* **Set task 1**
Answer these questions about the thread about Aila:
(a) On what day did the family get the kitten?
(b) After doing some research, what age range did Shevonne guess for the kitten?
(c) Which longhaired breed does Lunarags name as an example?
* **Set task 2**
In the thread about Aila, rewrite the passage that begins at the words "# Meet Aila" and ends after "(Apr 18, 2011)", substituting "New Year's Day" for "Christmas Day".

* **Text shown**
# Meet Aila



## Shevonne (Dec 28, 2020)

Hello, I am a new kitty owner and have not had a cat since I was a kid. We just got our kitty on Christmas Day so my children are ecstatic. We have no clue what her breed is or how old she is. Initially because of how small she is o thought she was about 5-6 weeks old. However, after some research I am guessing she is between 7-8 weeks and the runt of the litter. Any help on determining her age and breed is appreciated. Advice on raising a kitten is also welcomed. Thank you!


----------



## punkpixie (Apr 18, 2011)

What a cutie! I have no idea on breeds so can't help there I'm afraid but wanted to pop in and say hi! Both my cats were adopted as kittens and in all honesty other than showering them with love, keeping them amused with toys, doing A LOT of research into cat nutrition / food and getting them neutered and chipped, I'm not sure what other advice to give. Just enjoy her!


----------



## Dreamiesburglar (Jan 23, 2021)

So cute!


----------



## Lunarags (Jan 16, 2021)

Shevonne said:


> Hello, I am a new kitty owner and have not had a cat since I was a kid. We just got our kitty on Christmas Day so my children are ecstatic. We have no clue what her breed is or how old she is. Initially because of how small she is o thought she was about 5-6 weeks old. However, after some research I am guessing she is between 7-8 weeks and the runt of the litter. Any help on determining her age and breed is appreciated. Advice on raising a kitten is also welcomed. Thank you!


She doesn't look like any pure breed ive seen so probably a cross. The face shape and ears look a little siamese-y but the coat is far too long, so i would say i siamese crossed with a longhaired cat such as a birman, or perhaps a half-siamese crossed with a longhaired cat


----------

* **Data rows**
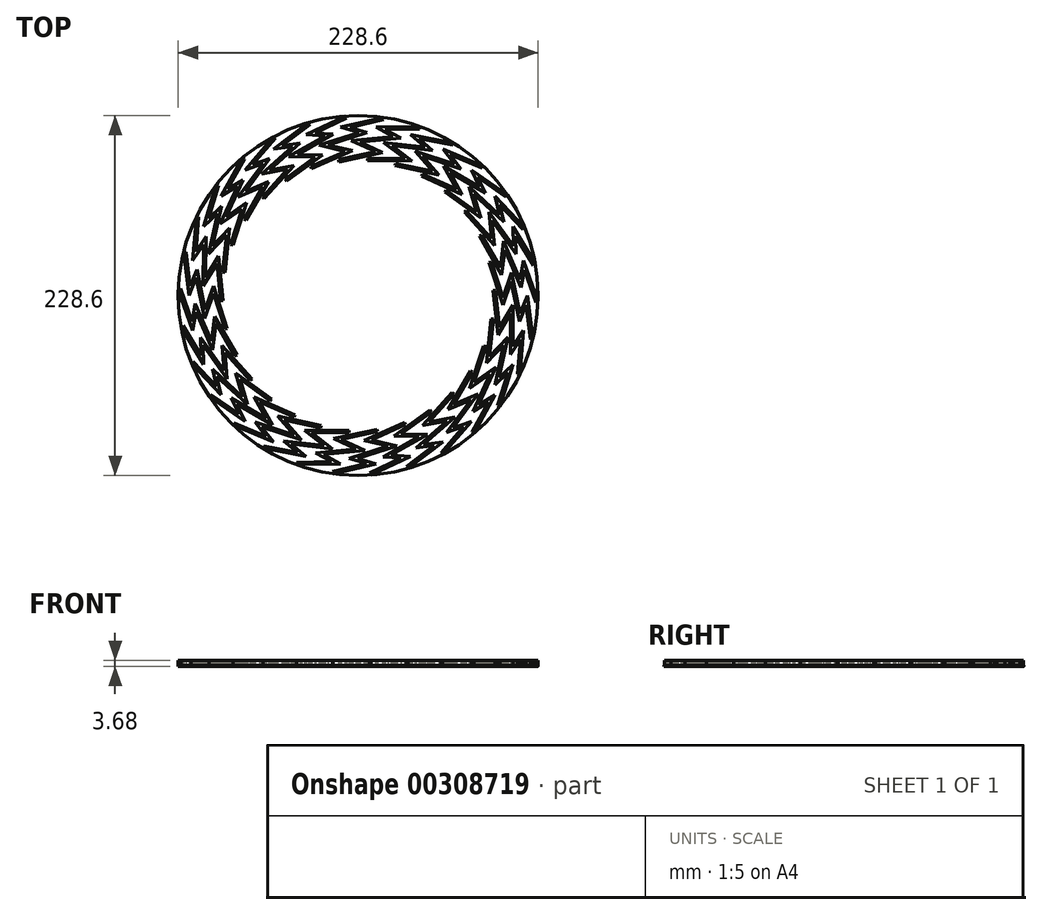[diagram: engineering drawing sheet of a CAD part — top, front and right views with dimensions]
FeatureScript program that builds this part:
annotation { "Feature Type Name" : "Feature", "Feature Type Description" : "" }
export const myFeature = defineFeature(function(context is Context, id is Id, definition is map)
    precondition{}
    {
        {
            var Q0;
            Q0=qCreatedBy(makeId("Top.planeOp"),FACE);
            var sketch = newSketch(context, id + "F0", { "sketchPlane" : qUnion([Q0])});
            skCircle(sketch, "E0", {"center": v(0, 0) * mm, "radius": 114.3 * mm});
            skCircle(sketch, "E1", {"center": v(0, 0) * mm, "radius": 87.31 * mm, "construction": true});
            skSolve(sketch);
        }
        {
            var Q0;
            Q0 = qSketchRegion(id + "F0", true);
            extrude(context, id + "F1", {"entities" : qUnion([Q0]), "depth" : 0.5 * mm});
        }
        {
            var Q0;
            Q0=makeQuery(id+"F1.opExtrude","CAP_FACE",FACE,{"disambiguationData":[OSD([sQuery(id+"F0.wireOp",EDGE,"E0")])],"isStart":false});
            var sketch = newSketch(context, id + "F2", { "sketchPlane" : qUnion([Q0])});
            skCircle(sketch, "E2", {"center": v(0, 0) * mm, "radius": 87.31 * mm, "construction": true});
            skLineSegment(sketch, "E3", {"start": v(-110.92, 27.6) * mm, "end": v(-107.47, 0) * mm});
            skLineSegment(sketch, "E4", {"start": v(-107.47, 0) * mm, "end": v(-102.82, 11.3) * mm});
            skLineSegment(sketch, "E5", {"start": v(-102.82, 11.3) * mm, "end": v(-97.54, -14.69) * mm});
            skLineSegment(sketch, "E6", {"start": v(-97.54, -14.69) * mm, "end": v(-92, 1.27) * mm});
            skLineSegment(sketch, "E7", {"start": v(-92, 1.27) * mm, "end": v(-84.66, -21.36) * mm});
            skLineSegment(sketch, "E8.0", {"start": v(-91.94, 6.05) * mm, "end": v(-83.2, -20.9) * mm});
            skLineSegment(sketch, "E8.1", {"start": v(-109.4, 27.79) * mm, "end": v(-106.68, 5.94) * mm});
            skLineSegment(sketch, "E8.2", {"start": v(-106.68, 5.94) * mm, "end": v(-102.33, 16.52) * mm});
            skLineSegment(sketch, "E8.3", {"start": v(-102.33, 16.52) * mm, "end": v(-97.15, -8.94) * mm});
            skLineSegment(sketch, "E8.4", {"start": v(-97.15, -8.94) * mm, "end": v(-91.94, 6.05) * mm});
            skLineSegment(sketch, "E9", {"start": v(-110.92, 27.6) * mm, "end": v(-109.4, 27.79) * mm});
            skLineSegment(sketch, "E10", {"start": v(-83.2, -20.9) * mm, "end": v(-84.66, -21.36) * mm});
            skSolve(sketch);
        }
        {
            var Q0;
            Q0 = qSketchRegion(id + "F2", true);
            extrude(context, id + "F3", {"entities" : qUnion([Q0]), "operationType" : NewBodyOperationType.ADD, "depth" : 3.17 * mm});
        }
        {
            var Q0;
            Q0=makeQuery(id+"F1.opExtrude","SWEPT_BODY",BODY,{"disambiguationData":[OSD([sQuery(id+"F0.wireOp",EDGE,"E0")])]});
            var Q1;
            Q1=makeQuery(id+"F1.opExtrude","CAP_EDGE",EDGE,{"disambiguationData":[OSD([sQuery(id+"F0.wireOp",EDGE,"E0")])],"isStart":false});
            circularPattern(context, id + "F4", {"entities" : qUnion([Q0]), "axis" : qUnion([Q1]), "angle" : 360 * degree, "instanceCount" : 30, "equalSpace" : true});
        }
    });
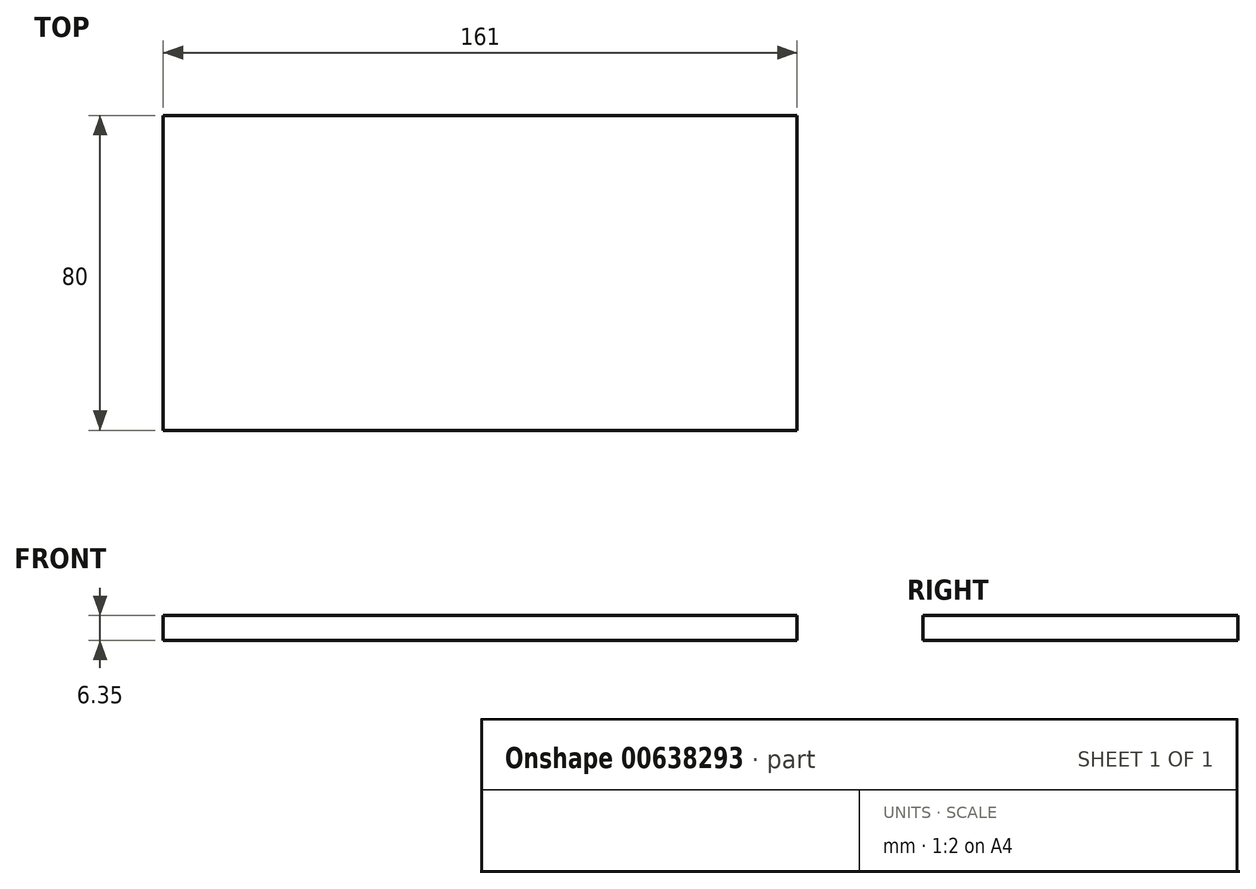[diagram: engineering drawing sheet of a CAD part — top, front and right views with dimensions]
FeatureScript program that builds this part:
annotation { "Feature Type Name" : "Feature", "Feature Type Description" : "" }
export const myFeature = defineFeature(function(context is Context, id is Id, definition is map)
    precondition{}
    {
        {
            var Q0;
            Q0=qCreatedBy(makeId("Top.planeOp"),FACE);
            var sketch = newSketch(context, id + "F0", { "sketchPlane" : qUnion([Q0])});
            skLineSegment(sketch, "E0.bottom", {"start": v(0, 0) * mm, "end": v(161, 0) * mm});
            skLineSegment(sketch, "E0.top", {"start": v(0, -80) * mm, "end": v(161, -80) * mm});
            skLineSegment(sketch, "E0.left", {"start": v(0, 0) * mm, "end": v(0, -80) * mm});
            skLineSegment(sketch, "E0.right", {"start": v(161, 0) * mm, "end": v(161, -80) * mm});
            skSolve(sketch);
        }
        {
            var Q0;
            Q0=makeQuery(id+"F0.imprint","IMPRINT",FACE,{"disambiguationData":[TD([[makeQuery(id+"F0.imprint","IMPRINT",EDGE,{"derivedFrom":sQuery(id+"F0.wireOp",EDGE,"E0.bottom")}),-1.0]])]});
            extrude(context, id + "F1", {"entities" : qUnion([Q0]), "depth" : 6.35 * mm, "offsetDistance" : 25.4 * mm});
        }
    });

* **Correct answer 1**
(a) Christmas Day
(b) Between 7 and 8 weeks
(c) Birman

* **Correct answer 2**
# Meet Aila



## Shevonne (Dec 28, 2020)

Hello, I am a new kitty owner and have not had a cat since I was a kid. We just got our kitty on New Year's Day so my children are ecstatic. We have no clue what her breed is or how old she is. Initially because of how small she is o thought she was about 5-6 weeks old. However, after some research I am guessing she is between 7-8 weeks and the runt of the litter. Any help on determining her age and breed is appreciated. Advice on raising a kitten is also welcomed. Thank you!


----------



## punkpixie (Apr 18, 2011)